Validating the proposed methods on an external dataset would serve to reinforce the observed performance gains. Unfortunately, we were unable to identify a suitable dataset, which included both a thermal video of the face and also the ground truth respiratory signal. There are a small number of datasets available, which provide thermal video and respiratory rate, but this information was insufficient to fine tune the proposed approach since the loss function requires the estimated and actual signals. To address this gap, we plan to collect a multimodal video dataset for public release in the future.
4. Conclusions
This paper presents an end-to-end DL method to estimate respiratory signals and find RR from thermal video data.
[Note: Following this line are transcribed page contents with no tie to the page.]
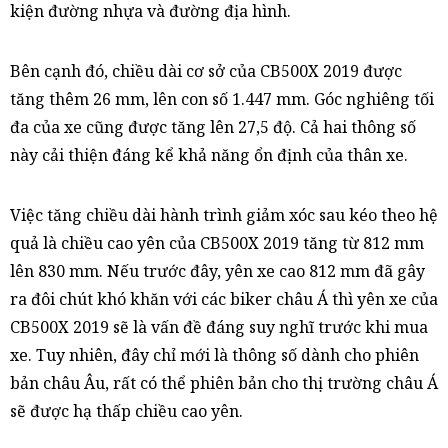
kiện đường nhựa và đường địa hình.
Bên cạnh đó, chiều dài cơ sở của CB500X 2019 được
tăng thêm 26 mm, lên con số 1.447 mm. Góc nghiêng tối
đa của xe cũng được tăng lên 27,5 độ. Cả hai thông số
này cải thiện đáng kể khả năng ổn định của thân xe.
Việc tăng chiều dài hành trình giảm xóc sau kéo theo hệ
quả là chiều cao yên của CB500X 2019 tăng từ 812 mm
lên 830 mm. Nếu trước đây, yên xe cao 812 mm đã gây
ra đôi chút khó khăn với các biker châu Á thì yên xe của
CB500X 2019 sẽ là vấn đề đáng suy nghĩ trước khi mua
xe. Tuy nhiên, đây chỉ mới là thông số dành cho phiên
bản châu Âu, rất có thể phiên bản cho thị trường châu Á
sẽ được hạ thấp chiều cao yên.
This study examined 88 recordings from 22 subjects in different conditions: sitting vs. standing and wearing vs. not wearing a mask. In the first stage of the proposed model, a DeTr object detection model is trained to detect the facial ROI. A shallow 3D CNN stage extracts short-term spatio-temporal features from the cropped video. The resulting data are processed by a bi-directional LSTM layer to capture long-term sequential patterns in the data. Our novel model of 3-D CNN and bi-directional LSTM helped the algorithm to capture short-term spatio-temporal and long-term temporal dependencies successively, while keeping the computational complexity small, which is useful for real-time processing. In the last DL step, a fully connected layer connects the bi-directional LSTM results to the output. We also introduced a novel loss function, which is based on negative maximum cross-correlation, and peak frequency difference between the predicted and ground truth signal. The predicted RR is calculated using peak frequency in the output signal. We also compared our method with State-of-the-Art, end-to-end, DL-based methods, including PhysNet, DeepPhys, and StressNet. The results showed that our proposed model outperformed all the aforementioned methods. The proposed method set a new SOTA RR estimation accuracy, while still permitting a real-time RR estimation (inference time is only 5.1 ms for a 10 s window of thermal video data). By calculating the results for each condition, we concluded that our model performed equally well in both conditions of wearing or not wearing a mask. However, we saw that the results for seated subjects were more reliable than for the standing subjects due to reduced body sway. We expect that our proposed method will be applicable in conditions where subjects exhibit limited movement, such as controlled RR monitoring in clinical care facilities.
If only the respiration rate, and not the full respiration signal, is of interest, then one area for future investigation would be to modify the model architecture to directly estimate the respiration rate. The loss function could be modified to place 100% emphasis on the second term, related to the mean absolute error (MAE) between the estimated and actual RR, while de-emphasizing the first loss term, which deals with maximum negative cross-correlation. In this way, model training will be guided solely by RR estimation accuracy. Additionally, it is possible that the model architecture could be further simplified in this case, since regressing the RR is a simpler task than estimating the full respiration signal.